Gene trapping technology can be used to maximize the rate at which retrotransposition insertions interrupt coding exons. Only about 1% of the genome is composed of exons. Therefore, only one in every 100 random insertions is expected to disrupt the coding sequence of a gene. A gene trap that disrupts the normal splicing sequence of genes during transcription can be included in the L1 retrotransposon, such that retrotransposons that land within gene introns in the correct orientation will disrupt gene expression. Because approximately 30% of the mouse genome consists of exons and introns 61, and new insertions are likely to be in the correct orientation 50% of the time, this strategy should increase the incidence of gene disruptions resulting from retrotransposition events from 1% to approximately 15%. To increase this rate of disruption even further, we designed a unique bi-directional gene trap that disrupts gene expression when inserted into an intron in either orientation (and that can therefore be expected to increase the rate of gene disruptions to approximately 30% of all retrotransposition events) 13. The gene trap that we chose utilizes the very strong splice acceptor from the human BCL2 gene, which is able to splice into exons located more than 100 kilobases away without alternative splicing 62. This particular gene trap demonstrated 100% efficiency (complete disruption of a gene with no alternative splicing) when tested in a cultured cell system 63 and has successfully been used to disrupt genes in the mouse 64. We have demonstrated an L1 element tagged with the bi-directional gene trap retrotransposition cassette can disrupt genes in cultured cells and have used the cassette in transgenic animals 13.

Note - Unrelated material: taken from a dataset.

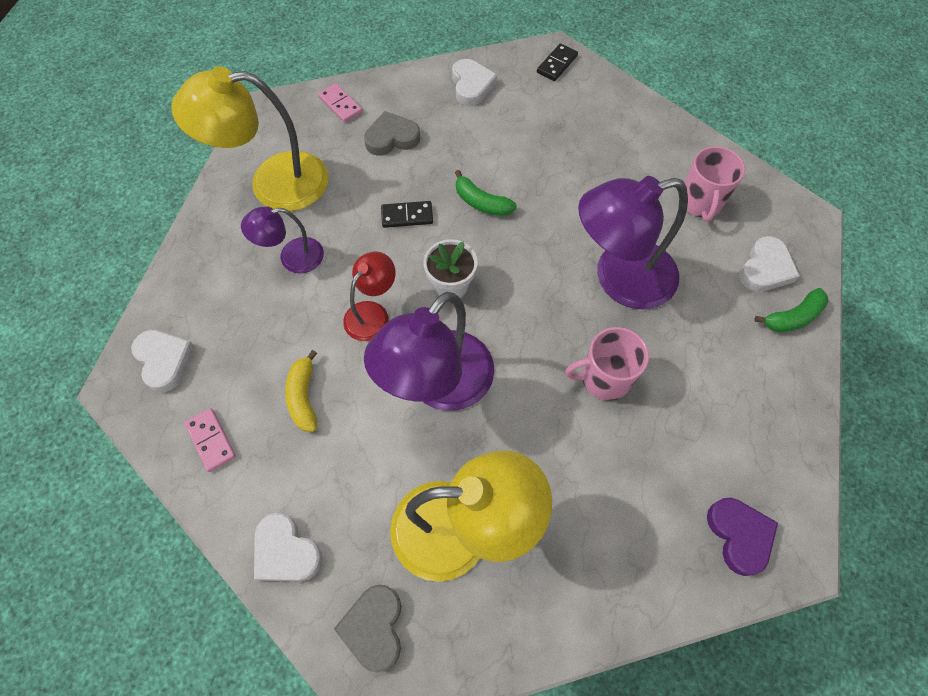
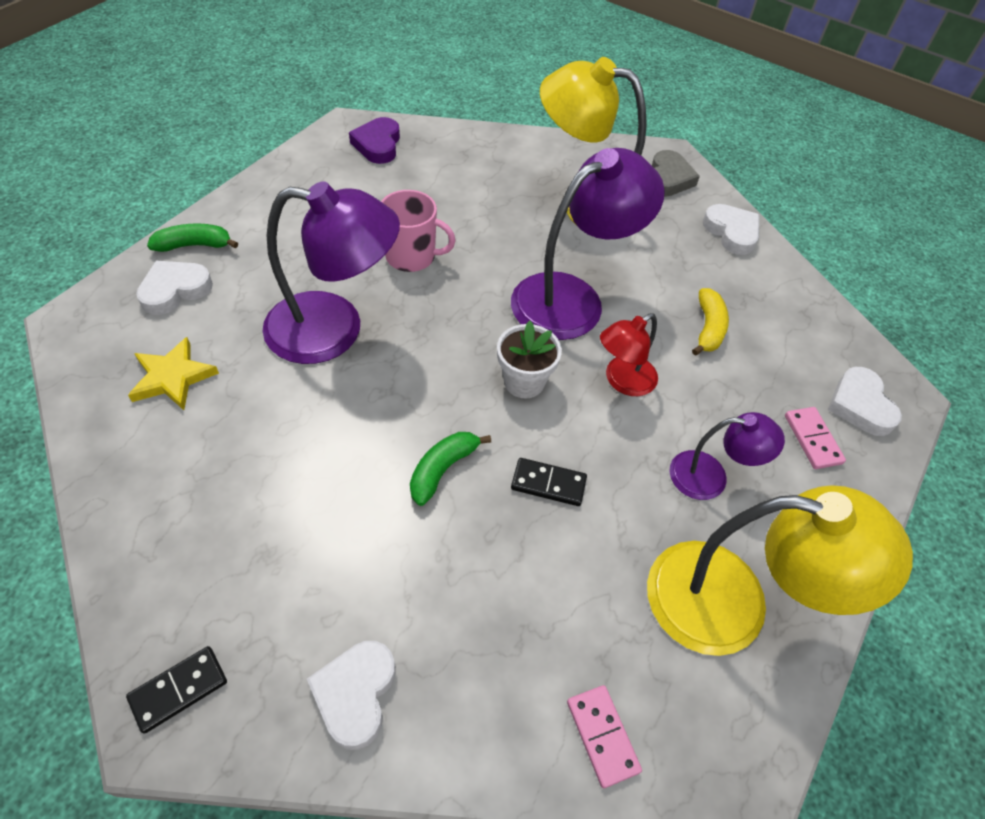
camera: 165 degrees left, 10 degrees down
pink domino [184,408,236,472] -> pink domino moved to [785,407,846,469]
grey heart [364,111,420,156] -> none
green banana [455,170,517,216] -> green banana turned 105 degrees counterclockwise [410,432,491,506]
pink mug [685,146,745,222] -> yellow star [128,337,219,410]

L1 elements contain an endogenous promoter 65, which is sufficient to direct expression of the L1 transgene during spermatogenesis and oogenesis in transgenic animals 30. Transcripts produced by the endogenous promoter are integrated either in the germline or early during development, so the endogenous promoter can be used for germline mutagenesis. The endogenous promoter has also been used in transgenic mice that demonstrated retrotransposition in neuronal precursor cells 40. Because L1 retrotransposition appears to be limited by the steady-state levels of the processed L1 mRNA 66, a reasonable method to increase retrotransposition frequency is by incorporating a strong heterologous promoter. We and others have demonstrated that a heterologous promoter can boost retrotransposition for both germline 30 and somatic mutagenesis 1213.

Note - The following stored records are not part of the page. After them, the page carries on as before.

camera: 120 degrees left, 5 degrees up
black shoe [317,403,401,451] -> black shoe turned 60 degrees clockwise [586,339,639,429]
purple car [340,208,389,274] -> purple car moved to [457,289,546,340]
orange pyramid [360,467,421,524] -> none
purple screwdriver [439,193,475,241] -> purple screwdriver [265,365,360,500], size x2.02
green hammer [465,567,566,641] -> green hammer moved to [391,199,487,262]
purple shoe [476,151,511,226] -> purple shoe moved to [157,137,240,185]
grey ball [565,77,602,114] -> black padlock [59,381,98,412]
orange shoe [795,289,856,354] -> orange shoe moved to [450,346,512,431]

A feasible somatic mutagenesis screen in mice would hinge on robust and reliable expression in the desired tissues. This can be achieved by removing the endogenous L1 promoter and adding a strong tissue specific promoter. Unless the promoter possesses a locus control region, expression of the tagged L1 transgene may be affected significantly by the genomic integration site. Ideally, L1 transgenes designed for mutagenesis should have a promoter/enhancer that is resistant to position effect silencing, such as the albumin, a-fetoprotein, elastase, or β-globin promoters 676869707172. Alternatively, L1 transgenes can be targeted to specific loci in mouse ES cells to recapitulate the tissue-specific expression of that gene entirely. Recombinase mediated cassette exchange is a useful method that is increasingly being used to target particular loci, such as the β-actin locus 73. Another alternative would be the incorporation of insulators into the transgene, such as a chicken β-globin insulator 747576.